- Official DVD cover
- Written by: Scott Devine William Hooke
- Directed by: Bob Misiorowski Chris Webster
- Starring: Casper Van Dien; Jenny McShane; Bentley Mitchum; Ernie Hudson; Cordell McQueen; Chris Olley; Jacob Makgoba; Paul Ditchfield;
- Music by: Serge Colbert
- Original language: English

Production
- Executive producers: Danny Dimbort Avi Lerner Trevor Short
- Producer: Mandy Branch
- Running time: 95 minutes

Original release
- Network: HBO
- Release: May 28, 1999

Related
- Shark Attack 2 (2000);

= Shark Attack (film) =

Shark Attack is a 1999 American television action thriller film by Lionsgate that first premiered on HBO directed by Bob Misiorowski and starring Casper Van Dien, Jenny McShane and Ernie Hudson. In a once tranquil African fishing village, a marine biologist searches for answers when his friend becomes a victim in a series of brutal shark attacks.

==Plot==
When marine biologist Steven McKray learns that a friend died in a mysterious shark attack in South Africa, he decides to find out what really happened. Upon arriving in the village, he meets Lawrence Rhodes, a local hotel owner, and scientist Miles Craven, who informs Steven of the mysterious increase in shark attacks in the area. When Steven teams up with his late friend's sister for a fact-finding dive, they make a surprising discovery.

==Cast==
- Casper Van Dien as Steven McKray
- Ernie Hudson as Lawrence Rhodes
- Jenny McShane as Corinne Desantis
- Cordell McQueen as Marc Desantis
- Bentley Mitchum as Dr. Miles Craven
- Chris Olley as Police Chief
- Jacob Makgoba as Machete Policeman
- Paul Ditchfield as Professor Bookman
- Anton Dekker as Jan
- Tony Caprari as Mani
- Dave Ridley as Mr. Hacker
- Simo Magwase as Tanka
- Mike Mvelase as Mabunda
- Kwesi Malinga as Mrs. Rhodes
- Twelopele Tsotsotso as Tadesse
- Douglas Bristow as Dr. Puri
- Caroline Barkhuizen as Night Nurse
- Pepsy Mahunisi as Elder Leader
- Eloise Cupido as Hotel Desk Clerk
- Bradley Meyer as Boy In The Boat
- Roly Jansen as Fishing Tourist On The Boat

==Reception==
On Rotten Tomatoes the film has an approval rating of 0% based on reviews from 5 critics.
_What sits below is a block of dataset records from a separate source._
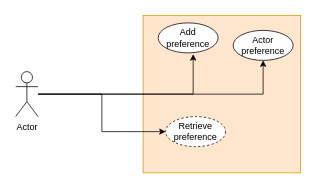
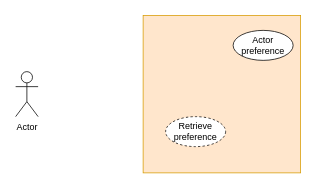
  <mxCell id="0" />
  <mxCell id="1" parent="0" />
  <mxCell id="2" value="" style="whiteSpace=wrap;html=1;aspect=fixed;fillColor=#ffe6cc;strokeColor=#d79b00;" vertex="1" parent="1"><mxGeometry x="190" y="20" width="210" height="210" as="geometry" /></mxCell>
- <mxCell id="3" value="Add preference" style="ellipse;whiteSpace=wrap;html=1;" vertex="1" parent="1"><mxGeometry x="210" y="30" width="80" height="40" as="geometry" /></mxCell>
- <mxCell id="4" style="edgeStyle=orthogonalEdgeStyle;rounded=0;orthogonalLoop=1;jettySize=auto;html=1;entryX=0.584;entryY=1.044;entryDx=0;entryDy=0;entryPerimeter=0;" edge="1" parent="1" source="7" target="3"><mxGeometry relative="1" as="geometry"><Array as="points"><mxPoint x="257" y="125" /></Array></mxGeometry></mxCell>
- <mxCell id="5" style="edgeStyle=orthogonalEdgeStyle;rounded=0;orthogonalLoop=1;jettySize=auto;html=1;" edge="1" parent="1" source="7" target="8"><mxGeometry relative="1" as="geometry" /></mxCell>
- <mxCell id="6" style="edgeStyle=orthogonalEdgeStyle;rounded=0;orthogonalLoop=1;jettySize=auto;html=1;" edge="1" parent="1" source="7" target="9"><mxGeometry relative="1" as="geometry" /></mxCell>
  <mxCell id="7" value="Actor" style="shape=umlActor;verticalLabelPosition=bottom;verticalAlign=top;html=1;outlineConnect=0;" vertex="1" parent="1"><mxGeometry x="20" y="95" width="30" height="60" as="geometry" /></mxCell>
  <mxCell id="8" value="Actor preference" style="ellipse;whiteSpace=wrap;html=1;" vertex="1" parent="1"><mxGeometry x="310" y="40" width="80" height="40" as="geometry" /></mxCell>
  <mxCell id="9" value="Retrieve&lt;br&gt;preference" style="ellipse;whiteSpace=wrap;html=1;dashed=1;" vertex="1" parent="1"><mxGeometry x="220" y="155" width="80" height="40" as="geometry" /></mxCell>
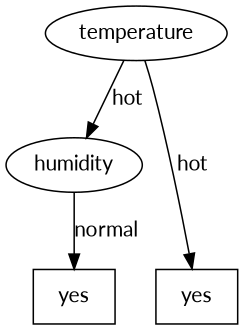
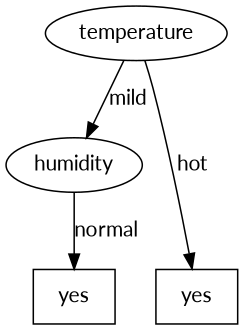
  digraph {
    fontname=Lato
    node [shape=ellipse fontname=Lato]
    edge [fontname=Lato]
    n1 [label=temperature]
    n2 [label=humidity]
    n3 [label=yes shape=box]
    n4 [label=yes shape=box]
    subgraph sub_1 {
      rank=same
      n1
    }
    subgraph sub_2 {
      rank=same
      n2
    }
    subgraph sub_3 {
      rank=same
      n3
      n4
    }
-   n1 -> n2 [label=hot]
+   n1 -> n2 [label=mild]
    n1 -> n4 [label=hot]
    n2 -> n3 [label=normal]
  }
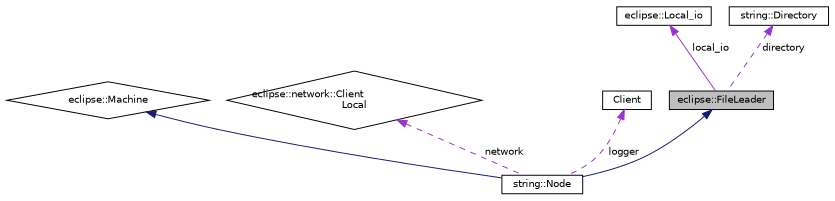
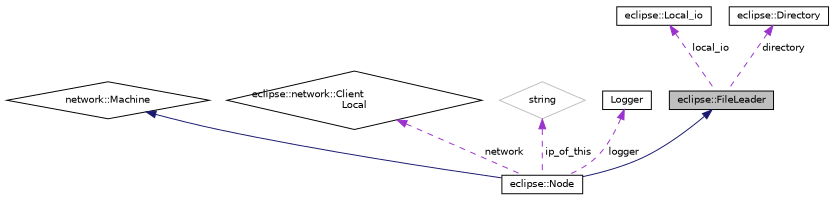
  digraph {
    node [color=black fillcolor=white fontname=Helvetica fontsize=10 shape=box style=filled]
    edge [color=darkorchid3 dir=back fontname=Helvetica fontsize=10 labelfontname=Helvetica labelfontsize=10 style=dashed]
    n1 [fillcolor=grey75 fontcolor=black height=0.2 label="eclipse::FileLeader" width=0.4]
-   n2 [height=0.2 label="string::Node" width=0.4]
-   n3 [height=0.2 label="eclipse::Machine" shape=diamond width=0.4]
+   n2 [height=0.2 label="eclipse::Node" width=0.4]
+   n3 [height=0.2 label="network::Machine" shape=diamond width=0.4]
    n4 [height=0.2 label="eclipse::network::Client\lLocal" shape=diamond width=0.4]
-   n6 [height=0.2 label=Client width=0.4]
+   n5 [color=grey75 height=0.2 label=string shape=diamond width=0.4]
+   n6 [height=0.2 label=Logger width=0.4]
    n7 [height=0.2 label="eclipse::Local_io" width=0.4]
-   n8 [height=0.2 label="string::Directory" width=0.4]
+   n8 [height=0.2 label="eclipse::Directory" width=0.4]
    n1 -> n2 [color=midnightblue style=solid]
    n3 -> n2 [color=midnightblue style=solid]
    n4 -> n2 [label=" network"]
+   n5 -> n2 [label=" ip_of_this"]
    n6 -> n2 [label=" logger"]
-   n7 -> n1 [label=" local_io" style=solid]
+   n7 -> n1 [label=" local_io"]
    n8 -> n1 [label=" directory"]
  }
Scott Weinberg of eFilmCritic.com gave it 2/5 and called it "hilariously bad (and therefore entertaining) Z- grade shark horror".
Michael Dequina at TheMovieReport.com was critical of the film saying "the title takes a back seat to some boring conspiracy mumbo-jumbo".

==Sequels==

Two direct-to-video sequels followed Shark Attack. Shark Attack 2 was released in 2000, while Shark Attack 3 was released in 2002. Shark Attack 2 briefly mentions the events of the first film while Shark Attack 3 ignores the first two films entirely and acts as a stand-alone sequel to them.